(Extrait):
((

LÉGISLATION PERTINENTE

Loi sur les relations de travail dans la fonction publique



92. (1) Après l'avoir porté jusqu'au dernier palier de la procédure applicable sans avoir obtenu satisfaction, un fonctionnaire peut renvoyer à l'arbitrage tout grief portant sur :

[...]

b) dans le cas d'un fonctionnaire d'un ministère ou secteur de l'administration publique fédérale spécifié à la partie I de l'annexe I ou désigné par décret pris au titre du paragraphe (4), soit une mesure disciplinaire entraînant la suspension ou une sanction pécuniaire, soit un licenciement ou une rétrogradation visé aux alinéas 11(2)f) ou g) de la Loi sur la gestion des finances publiques;

92. (1) Where an employee has presented a grievance, up to and including the final level in the grievance process, with respect to

[...]

b) in the case of an employee in a department or other portion of the public service of Canada specified in Part I of Schedule I or designated pursuant to subsection (4),

(i) disciplinary action resulting in suspension or a financial penalty, or

(ii) termination of employment or demotion pursuant to paragraph 11(2)(f) or (g) of the Financial Administration Act,



102. (1) Il est interdit au fonctionnaire de participer à une grève :

[...]

c) s'il occupe un poste désigné.

102. (1) No employee shall participate in a strike

[...]

(c) who occupies a designated position.

105. (1) Le fonctionnaire qui contrevient à l'article 102 commet une infraction et encourt, sur déclaration de culpabilité par procédure sommaire, une amende maximale de mille dollars.

105. (1) Every employee who contravenes section 102 is guilty of an offence and liable on summary conviction to a fine not exceeding one thousand dollars.



107. Il ne peut être intenté de poursuite pour transgression d'une interdiction prévue aux articles 8, 9 ou 10 ou pour une infraction visée à l'article 105 sans le consentement de la Commission.

107. No prosecution arising out of an alleged failure by any person to observe any prohibition contained in section 8, 9 or 10 and no prosecution for an offence under section 105 shall be instituted except with the consent of the Board.

))

(Travail à faire):
a) Dites si chaque affirmation concorde avec l'extrait, en répondant par oui ou non et en citant les mots décisifs : (i) un fonctionnaire qui occupe un poste désigné ne peut pas participer à une grève ; (ii) l'amende maximale pour une contravention à l'article 102 est de cinq mille dollars ; (iii) une poursuite pour une infraction visée à l'article 105 peut être intentée sans le consentement de la Commission.
b) Selon l'extrait, jusqu'où un fonctionnaire doit-il avoir porté son grief avant de pouvoir le renvoyer à l'arbitrage ?
c) Reprenez mot pour mot tout ce qui va, dans l'extrait, de « 105. (1) Every » jusqu'à « one thousand dollars. ».
On peut se passer des fiches.

(Informations extraites):
((

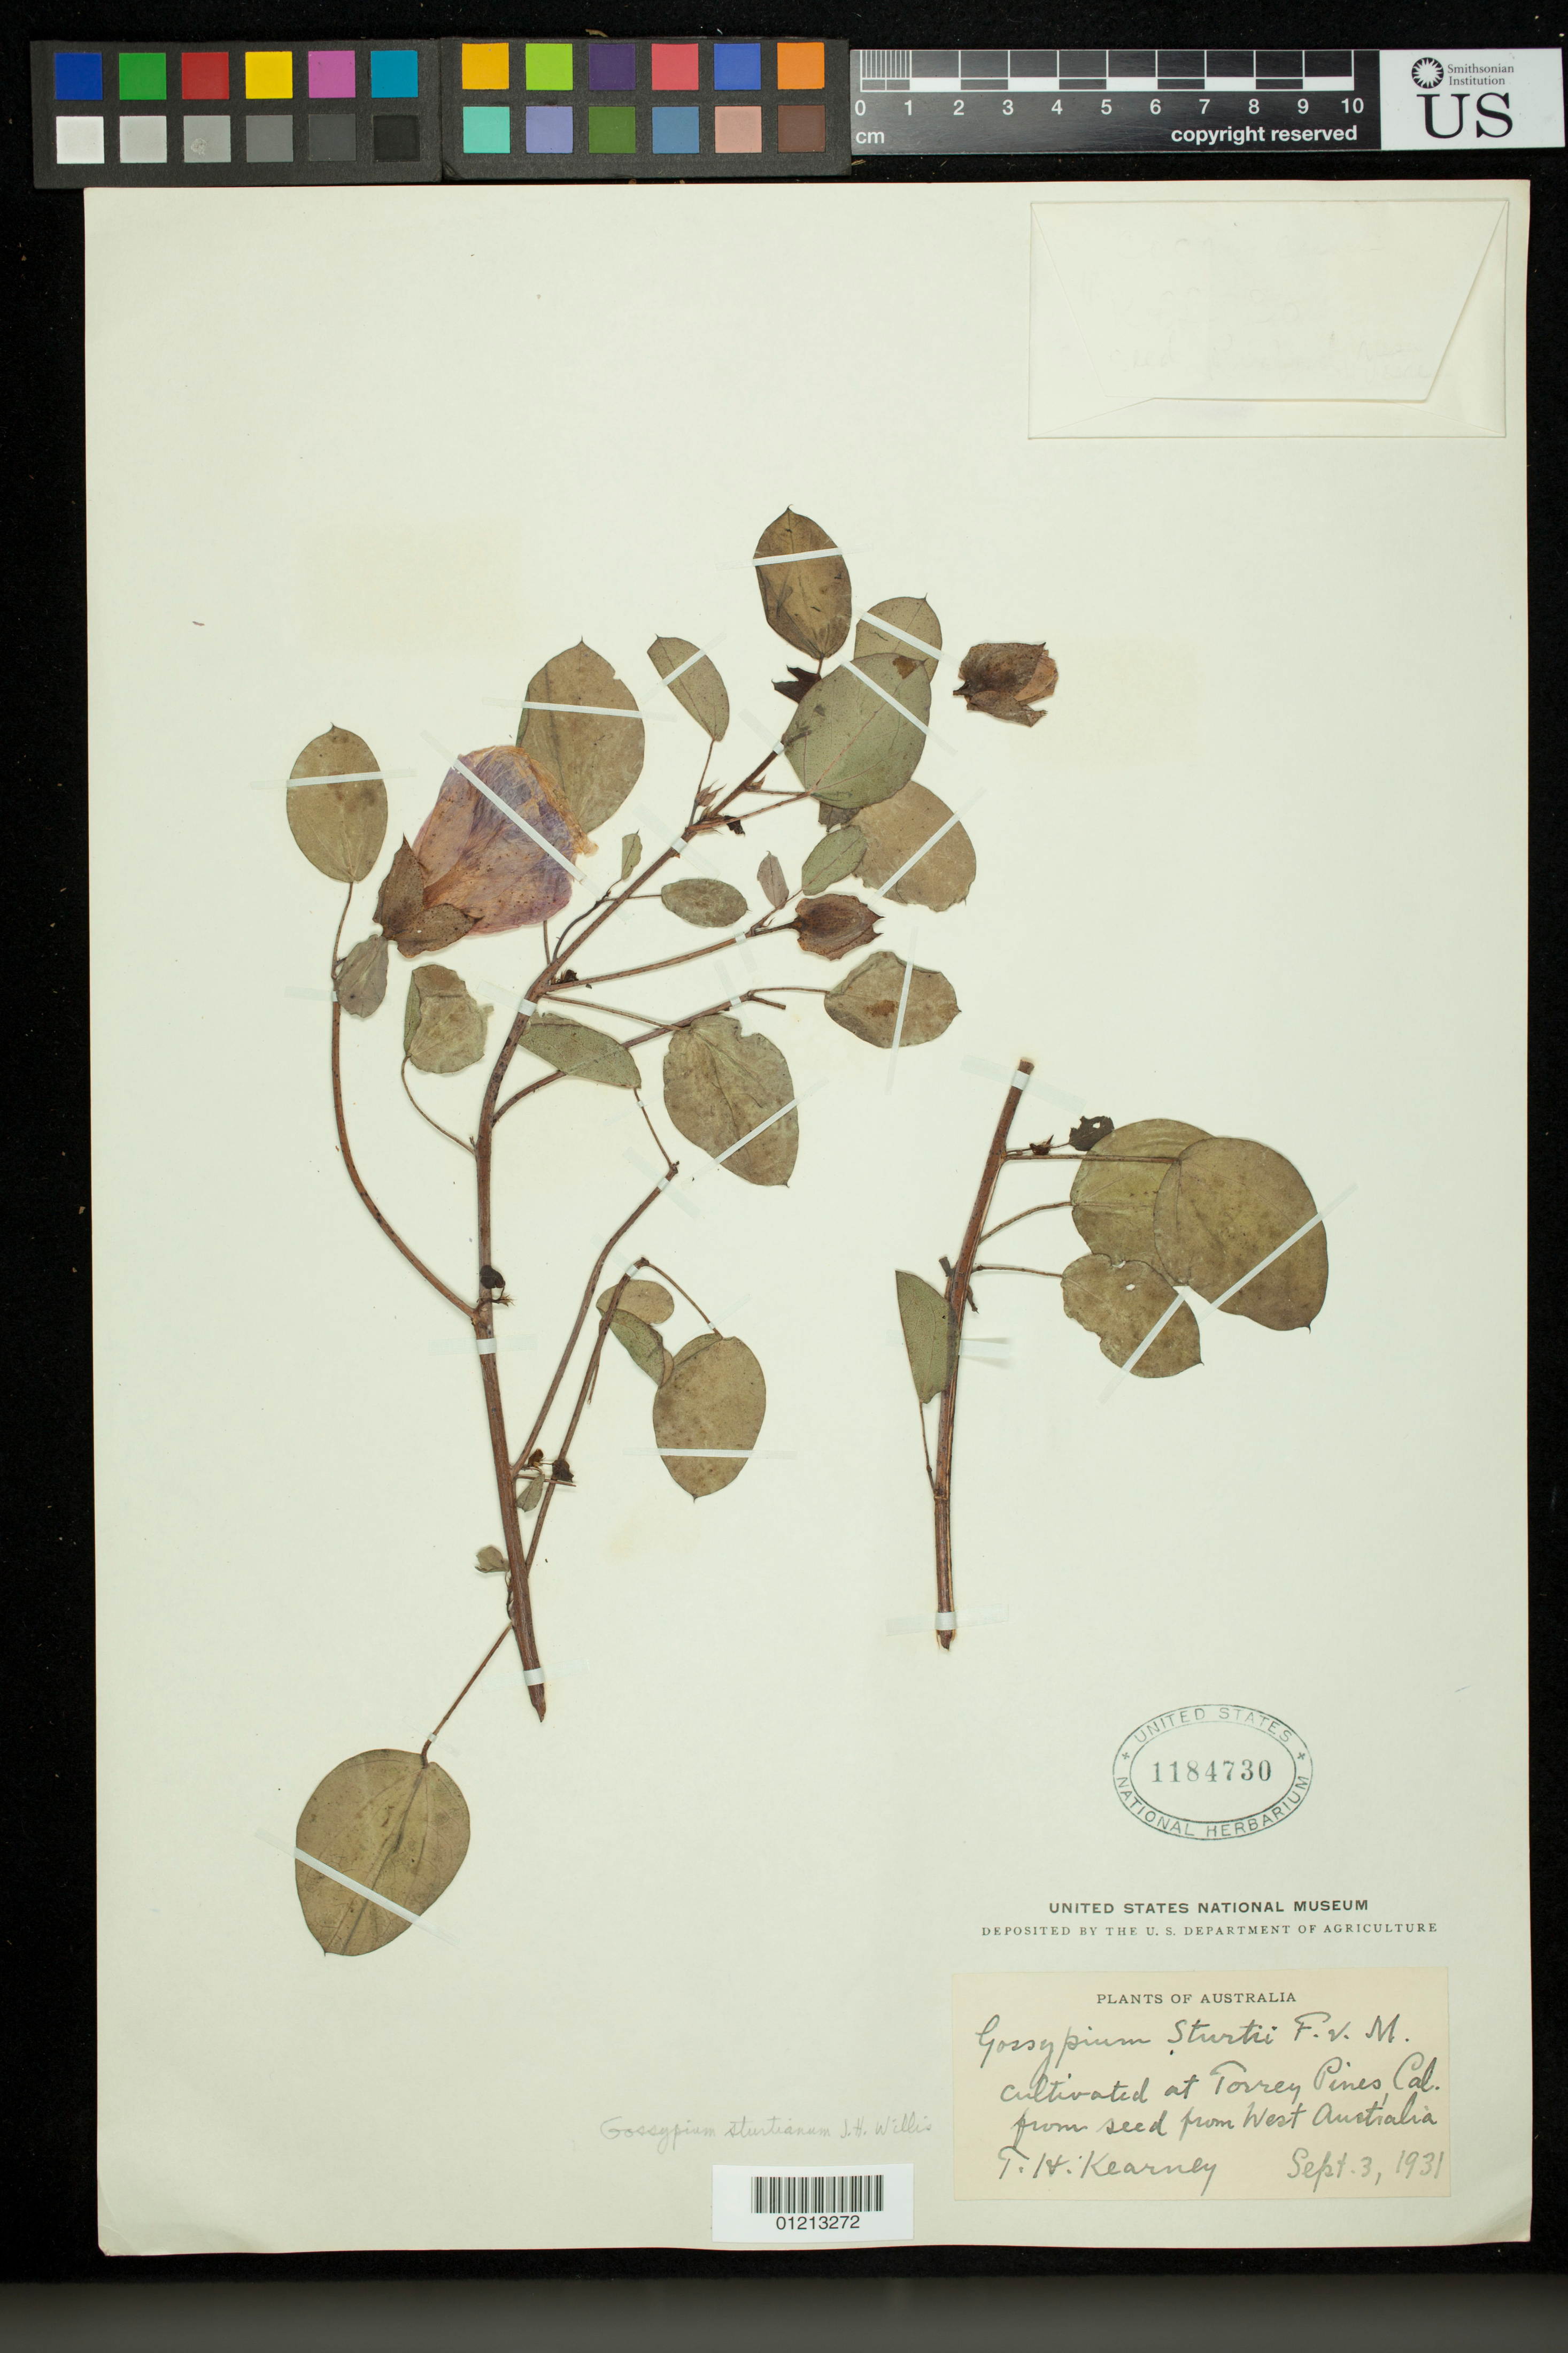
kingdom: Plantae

))
((

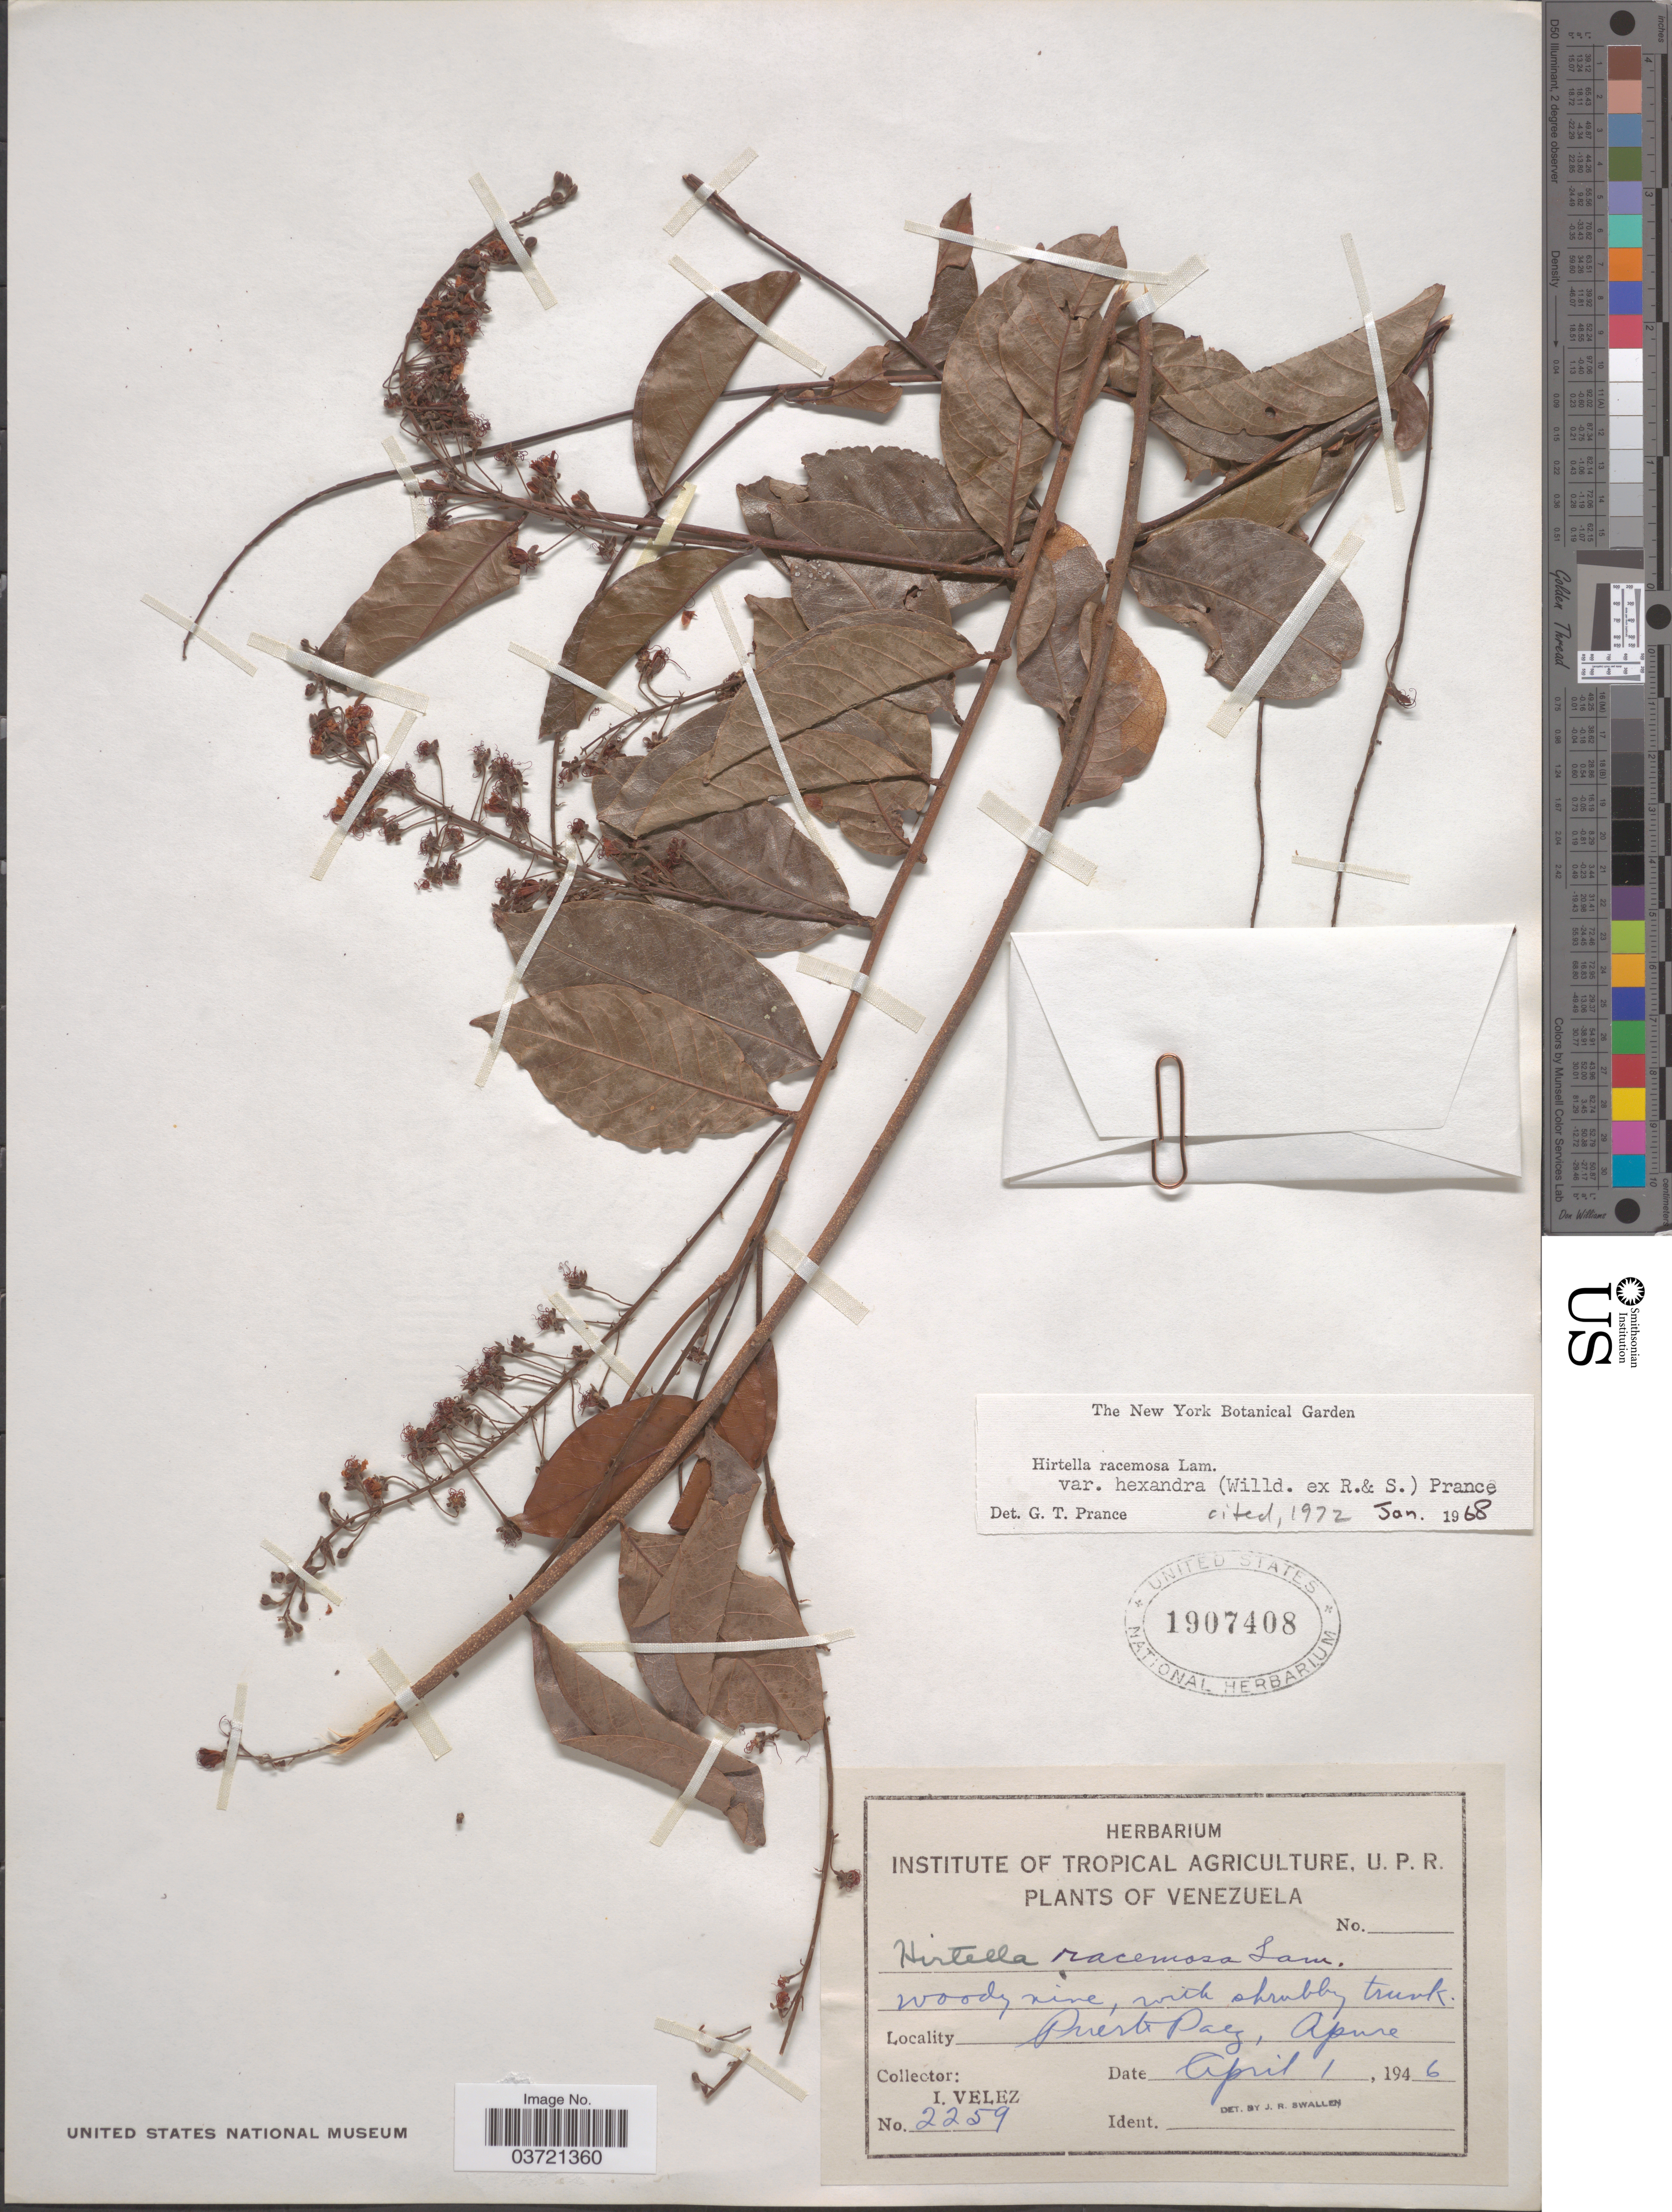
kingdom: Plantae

))

(Corrigé):
a)
(i) Oui : « s'il occupe un poste désigné ».
(ii) Non : « une amende maximale de mille dollars ».
(iii) Non : « Il ne peut être intenté de poursuite pour transgression d'une interdiction prévue aux articles 8, 9 ou 10 ou pour une infraction visée à l'article 105 sans le consentement de la Commission ».

b) Jusqu'au dernier palier de la procédure applicable, sans avoir obtenu satisfaction.

c)
105. (1) Every employee who contravenes section 102 is guilty of an offence and liable on summary conviction to a fine not exceeding one thousand dollars.